EXERCISE GOAL. Find the word "auch" in the records below. List each line containing it.

Page-level text extractions:
□ □ □
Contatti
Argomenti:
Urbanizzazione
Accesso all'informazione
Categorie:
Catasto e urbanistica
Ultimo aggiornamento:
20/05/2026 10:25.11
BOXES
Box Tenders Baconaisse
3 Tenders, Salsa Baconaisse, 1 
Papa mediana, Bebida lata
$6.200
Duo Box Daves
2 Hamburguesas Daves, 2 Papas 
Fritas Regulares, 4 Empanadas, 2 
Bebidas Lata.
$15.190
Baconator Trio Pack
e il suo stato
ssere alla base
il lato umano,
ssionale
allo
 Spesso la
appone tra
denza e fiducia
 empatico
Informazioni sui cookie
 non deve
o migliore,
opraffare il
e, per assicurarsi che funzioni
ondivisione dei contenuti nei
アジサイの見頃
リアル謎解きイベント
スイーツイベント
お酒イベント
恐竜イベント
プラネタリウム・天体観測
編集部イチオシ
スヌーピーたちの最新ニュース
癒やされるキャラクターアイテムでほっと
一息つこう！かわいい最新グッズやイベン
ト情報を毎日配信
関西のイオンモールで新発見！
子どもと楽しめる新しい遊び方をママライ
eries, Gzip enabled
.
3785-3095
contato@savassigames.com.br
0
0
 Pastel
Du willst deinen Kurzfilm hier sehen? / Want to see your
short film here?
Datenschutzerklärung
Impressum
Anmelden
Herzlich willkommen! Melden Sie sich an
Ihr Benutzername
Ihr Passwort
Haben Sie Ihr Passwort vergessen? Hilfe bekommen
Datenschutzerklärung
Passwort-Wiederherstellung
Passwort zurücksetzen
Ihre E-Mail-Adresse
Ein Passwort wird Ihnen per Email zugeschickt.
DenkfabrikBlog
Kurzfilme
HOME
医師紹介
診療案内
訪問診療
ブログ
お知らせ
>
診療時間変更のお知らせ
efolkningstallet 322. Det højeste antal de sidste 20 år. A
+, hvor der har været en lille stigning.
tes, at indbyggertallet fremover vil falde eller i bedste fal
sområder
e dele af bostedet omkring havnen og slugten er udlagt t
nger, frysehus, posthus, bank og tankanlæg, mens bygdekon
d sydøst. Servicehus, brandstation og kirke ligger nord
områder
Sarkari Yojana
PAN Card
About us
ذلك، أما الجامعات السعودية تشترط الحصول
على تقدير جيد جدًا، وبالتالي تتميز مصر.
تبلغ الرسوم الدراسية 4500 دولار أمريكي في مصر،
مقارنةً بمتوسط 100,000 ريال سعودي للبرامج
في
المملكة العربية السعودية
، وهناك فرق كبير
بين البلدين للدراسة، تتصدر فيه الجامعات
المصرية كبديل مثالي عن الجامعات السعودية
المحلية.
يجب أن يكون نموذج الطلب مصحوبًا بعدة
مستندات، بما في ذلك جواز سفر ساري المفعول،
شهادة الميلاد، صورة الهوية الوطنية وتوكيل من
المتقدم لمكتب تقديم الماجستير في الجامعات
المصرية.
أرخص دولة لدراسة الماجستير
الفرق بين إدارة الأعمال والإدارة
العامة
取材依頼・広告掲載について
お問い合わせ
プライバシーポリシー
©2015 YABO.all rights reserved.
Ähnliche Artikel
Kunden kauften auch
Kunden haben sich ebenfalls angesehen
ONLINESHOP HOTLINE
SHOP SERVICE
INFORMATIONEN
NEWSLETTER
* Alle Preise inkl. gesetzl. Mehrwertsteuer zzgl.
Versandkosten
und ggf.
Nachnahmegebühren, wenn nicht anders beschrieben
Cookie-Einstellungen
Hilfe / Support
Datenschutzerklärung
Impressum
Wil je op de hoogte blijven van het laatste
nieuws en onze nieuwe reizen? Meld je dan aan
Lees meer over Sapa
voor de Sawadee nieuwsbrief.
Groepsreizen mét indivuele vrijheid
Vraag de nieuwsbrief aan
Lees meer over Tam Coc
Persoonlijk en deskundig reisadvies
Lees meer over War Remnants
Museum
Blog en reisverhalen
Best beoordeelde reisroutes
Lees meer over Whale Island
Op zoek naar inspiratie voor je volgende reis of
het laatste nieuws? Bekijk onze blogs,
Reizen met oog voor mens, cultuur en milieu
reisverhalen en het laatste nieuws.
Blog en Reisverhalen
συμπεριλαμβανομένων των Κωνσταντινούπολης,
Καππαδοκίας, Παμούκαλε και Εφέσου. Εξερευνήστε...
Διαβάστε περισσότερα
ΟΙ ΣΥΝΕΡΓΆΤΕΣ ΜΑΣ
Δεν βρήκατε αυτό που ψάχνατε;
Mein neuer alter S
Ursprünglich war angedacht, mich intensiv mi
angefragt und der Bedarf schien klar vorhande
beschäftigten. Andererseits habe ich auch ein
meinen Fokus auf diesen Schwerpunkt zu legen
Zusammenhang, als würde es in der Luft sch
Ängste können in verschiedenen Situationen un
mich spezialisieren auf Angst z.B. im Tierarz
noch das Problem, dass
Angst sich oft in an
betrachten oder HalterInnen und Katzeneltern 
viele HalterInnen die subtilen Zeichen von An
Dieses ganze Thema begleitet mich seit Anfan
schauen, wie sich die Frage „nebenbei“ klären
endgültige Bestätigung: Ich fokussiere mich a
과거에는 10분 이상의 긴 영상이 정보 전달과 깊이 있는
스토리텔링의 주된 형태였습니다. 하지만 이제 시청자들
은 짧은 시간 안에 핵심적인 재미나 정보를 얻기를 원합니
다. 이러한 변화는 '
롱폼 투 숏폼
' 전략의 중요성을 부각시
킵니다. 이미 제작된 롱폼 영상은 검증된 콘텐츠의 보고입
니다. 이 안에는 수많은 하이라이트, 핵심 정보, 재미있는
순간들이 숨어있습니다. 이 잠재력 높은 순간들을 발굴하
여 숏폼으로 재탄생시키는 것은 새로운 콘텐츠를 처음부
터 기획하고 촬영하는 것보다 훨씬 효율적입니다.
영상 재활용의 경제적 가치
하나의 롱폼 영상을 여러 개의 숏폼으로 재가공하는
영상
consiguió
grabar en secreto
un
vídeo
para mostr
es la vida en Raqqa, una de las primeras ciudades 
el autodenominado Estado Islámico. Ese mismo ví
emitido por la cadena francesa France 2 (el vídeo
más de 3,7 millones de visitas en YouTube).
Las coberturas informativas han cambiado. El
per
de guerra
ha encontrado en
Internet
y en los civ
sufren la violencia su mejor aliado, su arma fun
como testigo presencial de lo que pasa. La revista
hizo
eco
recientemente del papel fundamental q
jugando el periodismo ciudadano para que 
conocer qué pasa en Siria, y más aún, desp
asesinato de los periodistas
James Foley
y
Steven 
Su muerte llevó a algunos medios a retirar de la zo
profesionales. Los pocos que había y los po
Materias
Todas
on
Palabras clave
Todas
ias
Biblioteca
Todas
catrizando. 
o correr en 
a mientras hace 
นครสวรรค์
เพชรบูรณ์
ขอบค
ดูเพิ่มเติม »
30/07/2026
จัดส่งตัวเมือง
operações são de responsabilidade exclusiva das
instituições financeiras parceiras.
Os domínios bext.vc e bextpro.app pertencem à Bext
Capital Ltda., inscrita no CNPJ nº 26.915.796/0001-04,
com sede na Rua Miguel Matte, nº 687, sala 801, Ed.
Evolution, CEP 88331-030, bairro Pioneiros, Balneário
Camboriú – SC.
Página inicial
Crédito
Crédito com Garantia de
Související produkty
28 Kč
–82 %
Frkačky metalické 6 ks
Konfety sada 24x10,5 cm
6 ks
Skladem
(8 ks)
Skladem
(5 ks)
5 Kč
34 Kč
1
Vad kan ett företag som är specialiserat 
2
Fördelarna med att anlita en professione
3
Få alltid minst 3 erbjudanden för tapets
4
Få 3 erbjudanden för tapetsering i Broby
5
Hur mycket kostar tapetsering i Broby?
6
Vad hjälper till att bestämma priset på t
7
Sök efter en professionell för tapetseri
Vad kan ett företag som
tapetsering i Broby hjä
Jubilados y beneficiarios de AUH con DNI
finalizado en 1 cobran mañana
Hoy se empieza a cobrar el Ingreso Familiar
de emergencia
□ □ □
RESPONSE AREA.
Kunden kauften auch
beschäftigten. Andererseits habe ich auch ein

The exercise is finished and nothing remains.